Let’s look at the villain of Into Darkness, where most of my issues come from.   We have a quiet, sad looking Benedict Cumberbatch saying “I can save her”, referring to a little girl on her deathbed.   If he were Gary Mitchell, this could have kicked off a pretty poignant, introspective story — a man starting out by using his new extraterrestrial powers for good, and slowly becoming corrupted by them as the film progressed.  While this may have allowed for fewer lens flares and explosions, it would still have been Trek at its Trekkiest, in a deeper way than having a bunch of self-referential in jokes.  Further, you could still have action scenes peppered throughout the film to avoid the whole “Vger” style plot pacing.

Instead, what did we get?  A superhuman already bent on some zany revenge scheme, simply using the girl’s life as leverage to get her father to help him blow stuff up.  A superhuman who somehow changed ethnicity when the timeline was altered.  Maybe Nero’s actions in the first film triggered a bunch of events that caused Khan to attend British boarding school and get plastic surgery.

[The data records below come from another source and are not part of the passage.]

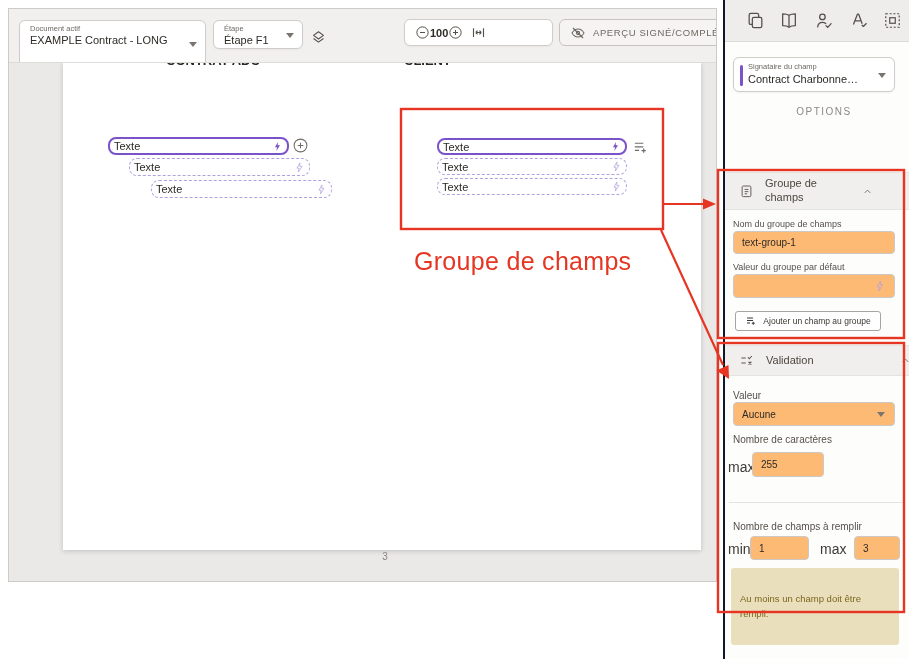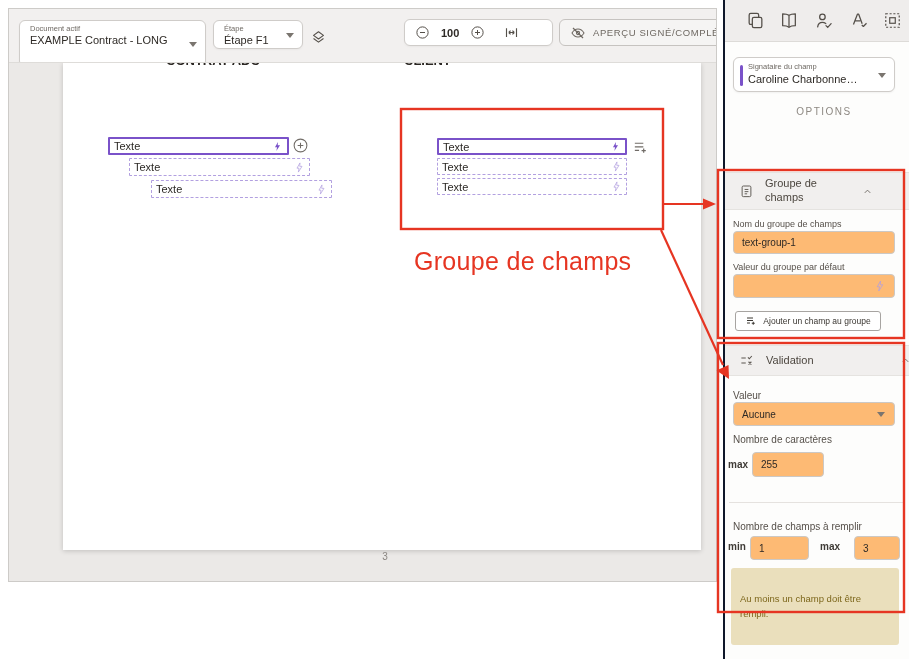--- a/index.html
+++ b/index.html
@@ -37,7 +37,7 @@
   .caret{position:absolute;right:8px;top:50%;margin-top:-2px;width:0;height:0;
     border-left:4px solid transparent;border-right:4px solid transparent;border-top:5px solid #7a756f}
   .zoom-group{position:absolute;left:395px;top:10px;width:149px;height:27px;background:#fff;
-    border:1px solid var(--border);border-radius:6px;display:flex;align-items:center;padding:0 10px;gap:11px;
+    border:1px solid var(--border);border-radius:6px;display:flex;align-items:center;padding:0 10px;
     box-shadow:0 1px 2px rgba(0,0,0,.04)}
   .zoom-val{font-size:11px;font-weight:bold;color:var(--ink)}
   .preview-btn{position:absolute;left:550px;top:10px;width:178px;height:27px;border:1px solid #c6c3c0;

Let’s say for argument’s sake that we accept and embrace Khan as the villain, and not just a cheap fallback to a fandom safety zone.   While this Khan’s enhanced strength was more physically realistic — Kirk couldn’t even come close to beating him in a fight with pole dancing leg kicks — the subtle nuances that made him more than a rage machine in the original incarnation weren’t there this time.  In the original story, he accepted defeat at the end of “Space Seed” honorably, and you could tell part of him liked and respected Kirk as an adversary.  In Wrath of Khan, he had a much better reason for wanting revenge — his people had been condemned to a frozen hell, and his ‘beloved wife’ (presumably the woman he seduced in Space Seed) had died as a result.   In this new film, I’m still trying to figure out what his true motivation was.  He didn’t like being used as the weapon he was engineered to be, so his solution is to use himself and his crew (which he claims to be protecting) as…living weapons?  He somehow has a grudge against everyone, not just Peter Weller, but I don’t know exactly why.  Those motivations seem incomplete, at best.

I only wish I could try my hand at writing my own version of the film with that “Make your own TOS Episode” generator, but that no longer seems available.   Would I have done a better job in the script with my ideas?  I like to think so, but every Trekkie/writer probably likes to think so.  All I know is that I would have written a far more multifaceted villain, at least by my criteria.